Especially when leaky gut runs for years, your body stimulates the sympathetic system all the time to maintain homeostasis. This can lead to chronic inflammation and autoimmune disorders.

Persistently stimulated SNS and your gut microbiota 

Gut microbiota, are the beneficial microorganisms that coexist in your digestive tracts in a non-harmful manner. They also help protect your body from the penetration of pathogenic microbes. 

Persistent leaky gut stimulates your sympathetic system all the time. This kind of environment could lead to these bacterial colonies out of balance. This condition is known as dysbiosis. 

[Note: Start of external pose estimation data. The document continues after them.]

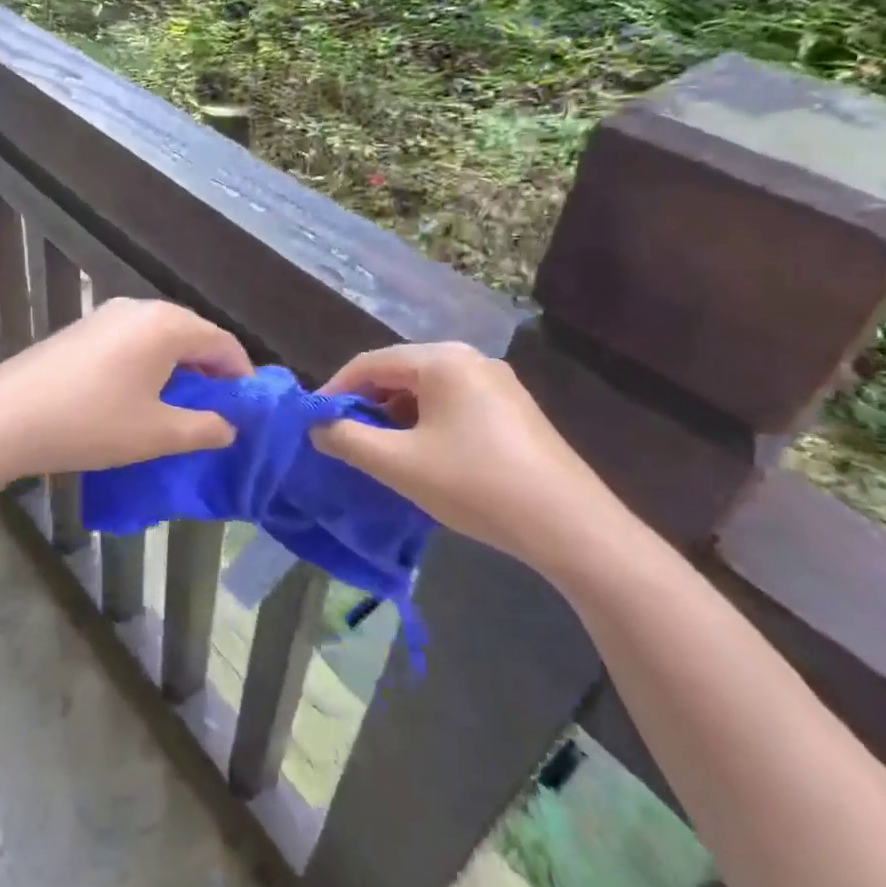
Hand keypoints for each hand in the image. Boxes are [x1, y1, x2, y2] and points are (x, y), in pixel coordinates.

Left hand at [0, 298, 251, 479]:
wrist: (6, 416)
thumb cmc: (91, 423)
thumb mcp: (156, 434)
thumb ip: (203, 428)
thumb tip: (229, 427)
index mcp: (166, 325)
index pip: (221, 341)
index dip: (241, 373)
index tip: (247, 406)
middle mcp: (139, 308)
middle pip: (192, 332)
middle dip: (211, 367)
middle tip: (218, 406)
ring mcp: (106, 314)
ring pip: (160, 334)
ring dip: (179, 364)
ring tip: (181, 402)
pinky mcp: (83, 327)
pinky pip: (133, 338)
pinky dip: (150, 360)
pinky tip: (140, 391)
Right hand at [312, 343, 629, 575]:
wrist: (571, 527)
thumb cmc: (475, 484)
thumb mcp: (399, 464)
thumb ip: (347, 440)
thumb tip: (316, 427)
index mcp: (441, 360)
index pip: (370, 363)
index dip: (336, 390)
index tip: (314, 421)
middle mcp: (471, 359)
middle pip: (400, 372)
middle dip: (366, 403)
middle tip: (344, 438)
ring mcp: (498, 383)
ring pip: (427, 389)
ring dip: (396, 415)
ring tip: (380, 450)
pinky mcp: (514, 410)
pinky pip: (454, 403)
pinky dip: (426, 422)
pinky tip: (424, 455)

When the foundation of the microbiome is compromised it directly affects the diversity and strains of bacteria residing. It can promote the growth of pathogenic bacteria in your gut.

Moreover, your gut microbiome within your GI also contributes to produce neurotransmitters in your brain (10). Imbalance of your gut microbiome also influences your mental health (11).

Dysbiosis is also associated with multiple other diseases including cancer (12)(13).

Para Sympathetic System

Another component of your autonomic nervous system is the parasympathetic nervous system. It’s opposite to your sympathetic nervous system. It works to calm the body down. This system also encourages your body to “rest and digest” to counter the fight-or-flight response. Blood pressure, breathing rate and hormone flow return to normal levels as the body settles into homeostasis, or equilibrium, once more (14).

Is your brain causing your leaky gut?

In general, your brain does not cause leaky gut. But still, it can have an impact on the continued breakdown of gastrointestinal walls. Not only that, it can also affect how quickly the GI can heal.

Your brain-gut axis works in both ways. For example, stress contributes to an acidic environment with-in your GI, which in turn leads to leaky gut and microbiome imbalance. 

The microbiome imbalance can result in more pathogenic or non-beneficial bacteria within your GI. This condition can also promote an imbalance of your brain chemicals because your GI is responsible for the production of neurotransmitters (brain chemicals).

How to get freedom from a leaky gut?

Like your sympathetic system can affect your GI and worsen the leaky gut, you can reverse the whole cycle by maintaining your body via stimulation of the parasympathetic system. It will help you with your digestion and restore homeostasis by allowing your body to be in a “healing state” for the repair of broken GI walls. 

The hence-forth leaky gut situation will improve considerably.